Aussi prépara-t-il une campagne visant à s'emparer de la Messenie. En 480, ses armées franchirent la trouée du Guevran et débutèrent une invasion à grande échelle des petites principautés entourant le grand lac. Hélas, l'offensive tourna vite court. Au siège d'Aeriminius, en 482, Arpaeus fut tué au combat, recevant une pierre de cinq kilos sur le crâne. On retrouva son cadavre sous le porche de l'une des portes de la ville après la prise de cette dernière, et il reçut des obsèques dignes d'un Empereur. Hélas, depuis lors, ses trois fils se partagent son Empire en une violente guerre civile : Arpaeus II règne depuis Palhène, Cassius depuis Dyrrachuse dans le Mersan, et Apia, son épouse, est la régente du Royaume de César, son benjamin, qui vient tout juste d'atteindre sa majorité et règne désormais sur l'Etnolie.

Depuis lors, les conquêtes d'Arpaeus en Messenie sont administrées par un Praefector qui rend théoriquement hommage à César d'Etnolie. Mais qui, dans les faits, se comporte d'avantage comme un roitelet indépendant.
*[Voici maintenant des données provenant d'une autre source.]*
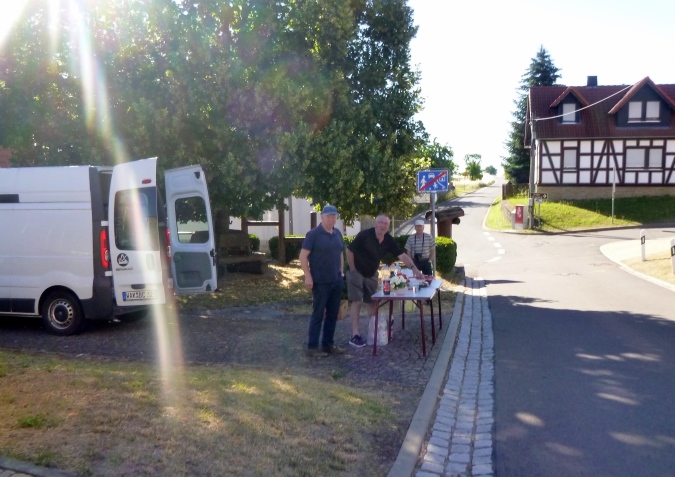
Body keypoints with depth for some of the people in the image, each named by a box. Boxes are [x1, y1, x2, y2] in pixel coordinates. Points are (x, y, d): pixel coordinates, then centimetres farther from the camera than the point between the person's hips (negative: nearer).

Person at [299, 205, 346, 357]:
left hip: (337, 281, 7)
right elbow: (303, 256, -12)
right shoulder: (313, 234, -10)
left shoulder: (338, 234, 11)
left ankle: (328, 344, 21)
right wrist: (308, 276, -17)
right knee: (318, 314, -3)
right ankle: (312, 347, 4)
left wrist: (342, 272, 14)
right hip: (320, 281, -6)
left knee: (332, 314, 10)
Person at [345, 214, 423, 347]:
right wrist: (352, 270, -14)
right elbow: (349, 250, -17)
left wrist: (414, 268, -21)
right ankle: (355, 335, -9)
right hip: (357, 272, -6)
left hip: (372, 274, 7)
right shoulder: (364, 235, -22)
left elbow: (401, 255, -8)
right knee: (357, 301, -11)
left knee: (373, 302, 11)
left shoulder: (389, 240, -6)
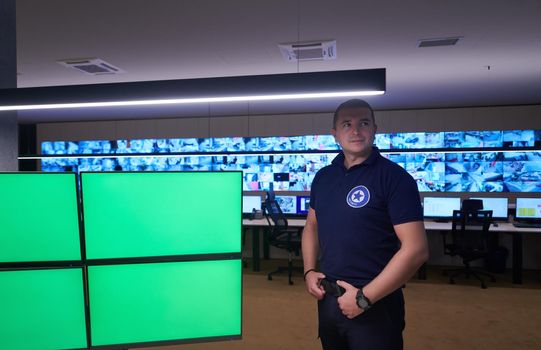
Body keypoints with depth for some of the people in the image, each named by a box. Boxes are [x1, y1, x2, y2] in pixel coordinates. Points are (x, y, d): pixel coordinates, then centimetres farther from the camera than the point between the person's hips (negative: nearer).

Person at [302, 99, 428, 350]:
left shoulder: (394, 177, -12)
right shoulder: (323, 177, 4)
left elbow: (416, 250, -17)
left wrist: (365, 297, -17)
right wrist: (309, 271, 1)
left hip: (375, 305, -5)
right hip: (328, 299, 6)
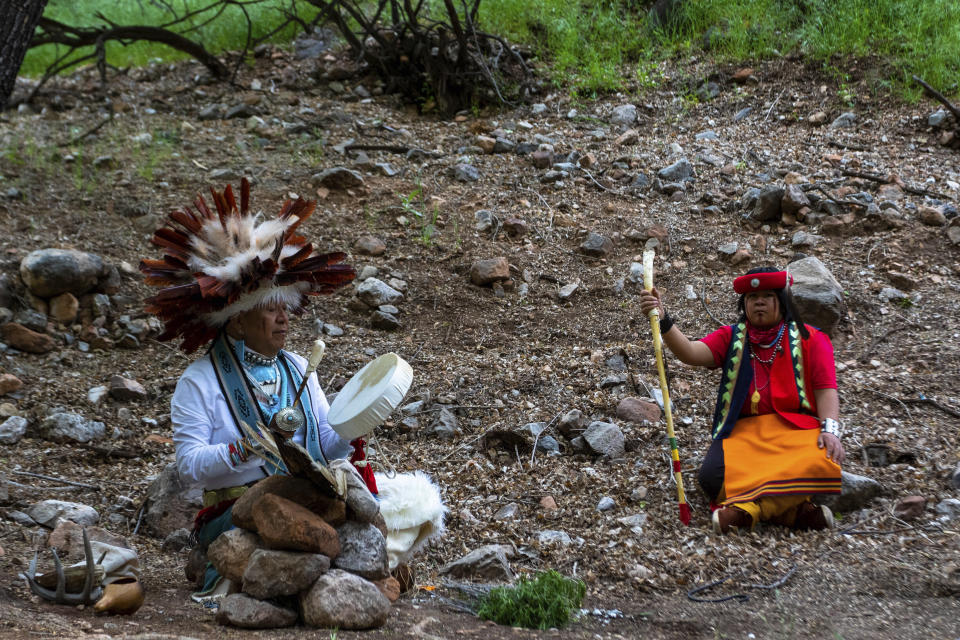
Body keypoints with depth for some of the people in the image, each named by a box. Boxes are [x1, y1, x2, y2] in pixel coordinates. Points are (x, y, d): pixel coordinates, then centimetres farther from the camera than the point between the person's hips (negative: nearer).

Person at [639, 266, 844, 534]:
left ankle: (746, 507, -37)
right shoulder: (731, 338, 16)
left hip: (796, 427, -1)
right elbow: (691, 353, -3)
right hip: (743, 429, 2)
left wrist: (830, 429, -17)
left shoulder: (810, 339, 12)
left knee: (820, 464, -38)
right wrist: (663, 321, -21)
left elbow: (826, 390, 3)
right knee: (712, 477, -31)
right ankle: (793, 509, -31)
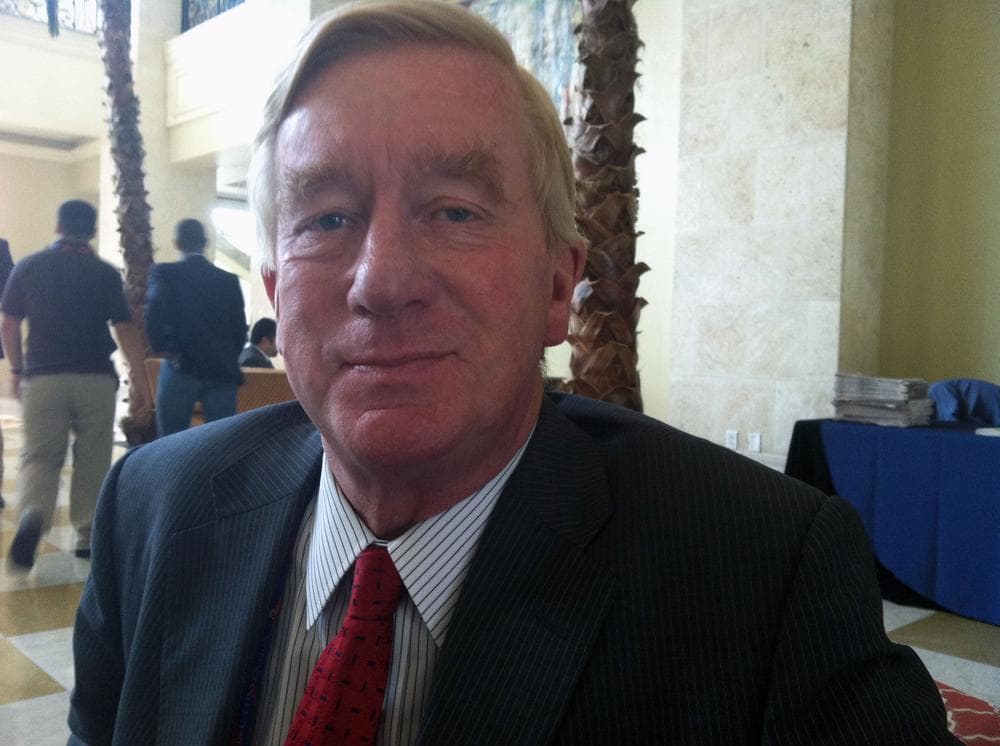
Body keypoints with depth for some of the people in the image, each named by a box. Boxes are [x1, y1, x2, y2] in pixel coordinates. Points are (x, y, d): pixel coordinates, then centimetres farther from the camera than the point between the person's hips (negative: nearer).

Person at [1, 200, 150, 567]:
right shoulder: (105, 273, -1)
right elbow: (125, 329, -4)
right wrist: (140, 380, 0)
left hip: (42, 378, 1)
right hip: (96, 378, -1)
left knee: (39, 456, 5)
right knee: (92, 460, 10)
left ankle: (32, 515, -23)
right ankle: (88, 535, 15)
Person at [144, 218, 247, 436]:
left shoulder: (164, 273, 0)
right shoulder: (229, 280, 7)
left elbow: (154, 316, -15)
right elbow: (240, 328, 6)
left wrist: (163, 349, -2)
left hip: (180, 369, -2)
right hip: (222, 372, 2)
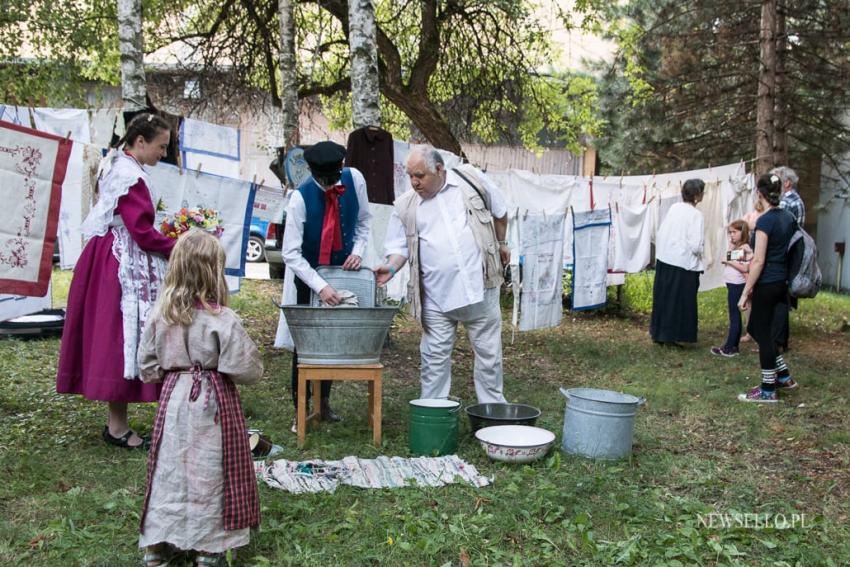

S'il ne fait aucun doute que la querelle Palhénienne trouvera bientôt une fin politique, Arpaeus II étant de constitution fragile, et Cassius appréciant trop sa mère pour s'ériger contre elle longtemps, il est en revanche peu probable que les conquêtes Palhéniennes en Messenie reprennent avant longtemps car, à l'Est, les Achèrides préparent la guerre contre les Romains ...

Artenas et la restauration de Narendale

Depuis l'arrivée des premiers Romains, les Elfes ont toujours été considérés comme des races inférieures, indignes de cotoyer les humains. Leurs vieux royaumes ont été réduits en cendres, transformé en provinces et intensément colonisés par les humains. Mais il existe un territoire qui fait exception à cette règle. Au nord de la Messenie se trouve un Royaume Elfe qui existe depuis des millénaires, et résiste encore et toujours aux multiples invasions qui l'ont affecté : le Royaume de Narendale, et ses vassaux : les Comes de l'Athel Artenas. Pour autant, les incessantes guerres avec Rome ont profondément affectés ces territoires qui ont perdu une grande part de leur faste passé, et surtout, la plupart de leurs antiques connaissances.

Mais avec le départ des légions, les comes d'Artenas ont passer un accord avec les plus vieux alliés des elfes : les celtes. Un mariage entre une dame elfe et un haut chef de clan celte a propulsé les tribus de l'Artenas au même rang que la noblesse elfe, et fortement solidifier la puissance de ce comté. Dès lors, confiant dans leurs capacité, les celtes ont initié une série de petits raids et de guerres de faible ampleur contre leurs anciens maîtres : les Ducatus de Briennois, lesquels résistent aujourd'hui comme ils peuvent à la progression de ces envahisseurs venus du nord.

Luttes politiques en Haute Volrie

La haute Volrie a toujours un territoire riche, principalement grâce à ses grandes mines de fer. Cependant, à la chute de Rome, elle fut partagée en plusieurs comes, dont les deux plus puissants sont les comes d'Oblin et de Ruslin, les deux principales places fortes de la province. Ces derniers se livrent une guerre d'influence incessante sur les tribus celtes de la région, ignorant totalement les rappels à l'ordre de celui qui devrait être leur seigneur légitime : le Comes de Volrie.